I AM nothing if not a traditionalist, so when the former top jockey Ruby Walsh suggested that horseracing should change its race times from five-minute intervals to eight-minute intervals, I allowed myself three minutes of private outrage - until I realised just how much more productively I could have spent that time.

In three minutes there’d be time to make a cup of tea, although not enough time to watch the kettle – because we all know that a watched kettle never boils.

It would be a shame not to get to the stage where you actually pour the water onto the teabag. There'd be time enough to microwave a meal – or to toss a salad if you’re looking for something healthier.

In three minutes, you could clean your shoes, press a shirt or brush your hair.

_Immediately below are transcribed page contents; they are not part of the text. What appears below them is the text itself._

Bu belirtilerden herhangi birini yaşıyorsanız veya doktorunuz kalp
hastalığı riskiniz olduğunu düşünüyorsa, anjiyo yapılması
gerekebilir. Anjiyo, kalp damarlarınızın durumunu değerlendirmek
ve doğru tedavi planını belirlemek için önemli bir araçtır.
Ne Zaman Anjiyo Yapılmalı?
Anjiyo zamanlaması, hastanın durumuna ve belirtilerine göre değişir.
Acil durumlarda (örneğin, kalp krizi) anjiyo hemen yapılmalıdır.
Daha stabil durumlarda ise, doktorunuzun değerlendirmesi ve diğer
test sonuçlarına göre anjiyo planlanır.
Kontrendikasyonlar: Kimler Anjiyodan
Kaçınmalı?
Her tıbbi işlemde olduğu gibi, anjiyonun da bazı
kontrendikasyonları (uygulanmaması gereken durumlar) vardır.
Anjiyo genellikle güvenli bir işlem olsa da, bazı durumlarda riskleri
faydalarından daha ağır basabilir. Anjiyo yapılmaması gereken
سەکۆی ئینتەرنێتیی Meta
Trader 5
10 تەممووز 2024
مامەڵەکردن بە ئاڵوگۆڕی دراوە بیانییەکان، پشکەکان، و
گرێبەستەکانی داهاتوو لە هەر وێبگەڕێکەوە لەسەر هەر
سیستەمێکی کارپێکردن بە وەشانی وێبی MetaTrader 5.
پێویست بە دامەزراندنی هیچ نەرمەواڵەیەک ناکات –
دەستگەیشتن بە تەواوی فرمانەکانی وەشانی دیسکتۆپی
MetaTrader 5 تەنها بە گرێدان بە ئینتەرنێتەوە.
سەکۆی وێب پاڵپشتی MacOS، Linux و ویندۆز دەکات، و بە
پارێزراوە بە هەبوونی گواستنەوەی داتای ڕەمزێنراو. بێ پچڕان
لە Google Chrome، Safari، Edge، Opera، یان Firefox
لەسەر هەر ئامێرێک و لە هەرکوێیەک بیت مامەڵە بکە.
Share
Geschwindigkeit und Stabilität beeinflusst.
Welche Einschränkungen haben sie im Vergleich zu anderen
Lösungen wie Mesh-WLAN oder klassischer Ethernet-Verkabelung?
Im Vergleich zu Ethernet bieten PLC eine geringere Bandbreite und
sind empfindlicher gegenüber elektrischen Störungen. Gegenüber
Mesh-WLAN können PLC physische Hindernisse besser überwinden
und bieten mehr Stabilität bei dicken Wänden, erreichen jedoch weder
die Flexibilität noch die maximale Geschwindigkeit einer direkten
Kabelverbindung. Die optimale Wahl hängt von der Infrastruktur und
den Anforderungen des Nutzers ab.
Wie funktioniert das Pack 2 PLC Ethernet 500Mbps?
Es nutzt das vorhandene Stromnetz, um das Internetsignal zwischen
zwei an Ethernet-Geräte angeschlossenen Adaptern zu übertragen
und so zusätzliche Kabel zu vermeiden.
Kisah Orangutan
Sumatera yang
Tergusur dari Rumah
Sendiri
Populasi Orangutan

Just think how much smarter we could all be.

It’d be enough time for a bit of form study: easily enough time to see that Vintage Clouds and Jonniesofa, who are both intended runners at Kelso today, were rated as equals three years ago at the novice hurdle stage of their careers.

Following an injury-plagued career, Jonniesofa is now rated 14lb lower than his rival, which might lead some to underestimate his chances in the Paxtons Exclusively Kverneland Handicap Chase.

Walsh, who is now a respected TV pundit, reasoned that it can be difficult for racing enthusiasts to follow all of the day’s action when races are scheduled to take place at different tracks every five or ten minutes.

A three-mile chase usually takes about six minutes to run, which means that the finish can occasionally overlap with a race following elsewhere.

Why not, he suggested, stagger the race times in Britain and Ireland every eight minutes so that, for example they might be run at 2.00; 2.08; 2.16, 2.24. The racecourse that staged the 2.00 could then stage its next race at 2.32 – creating a 32-minute gap between races at that track, instead of the more usual 30 or 35 minutes.

Mathematically, this could work well when there are four fixtures staged within the same afternoon session – although it wouldn’t work quite so nicely when there are six fixtures, as on Saturday.

The race-times departments at BHA and HRI have cleverly scheduled racing at Kelso, Leopardstown, Newbury, Doncaster, Cheltenham and Galway with five-minute gaps between most races, with no clashing off-times.

But if Kelso staged the Paxtons Exclusively Kverneland Handicap Chase at 2.58 instead of 3.00, it might be more certain that you could enjoy the pictures of Jonniesofa (our selection for the weekend) battling up the straight before enjoying the Listed Knockaire Stakes from Leopardstown at 3.05 on Racing TV.

There’s a lot that you could do with an extra three minutes and I’m starting to come around to the idea. Above all though, I’m looking forward to Sunday morning when the clocks change and I can have an extra hour in bed.